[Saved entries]
----------------------------------------
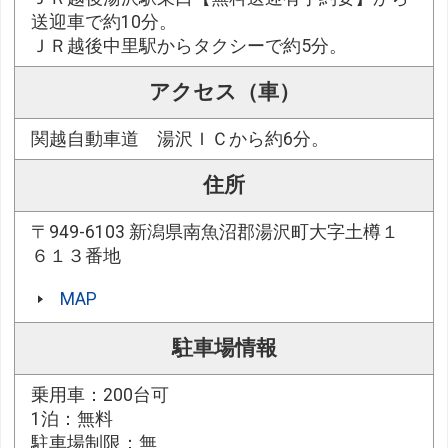
送迎車で約10分。
ＪＲ越後中里駅からタクシーで約5分。
アクセス（車）
関越自動車道 湯沢ＩＣから約6分。
住所
〒949-6103 新潟県南魚沼郡湯沢町大字土樽１
６１３番地
MAP
駐車場情報
乗用車：200台可
1泊：無料
駐車場制限：無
----------------------------------------
**Exercise:**
The records above need to be restated word for word, with the pictures left out.

**Your solution:**
送迎車で約10分。
ＪＲ越後中里駅からタクシーで約5分。
アクセス（車）
関越自動車道 湯沢ＩＣから約6分。
住所
〒949-6103 新潟県南魚沼郡湯沢町大字土樽１
６１３番地
MAP
駐車場情報
乗用車：200台可
1泊：無料
駐車場制限：無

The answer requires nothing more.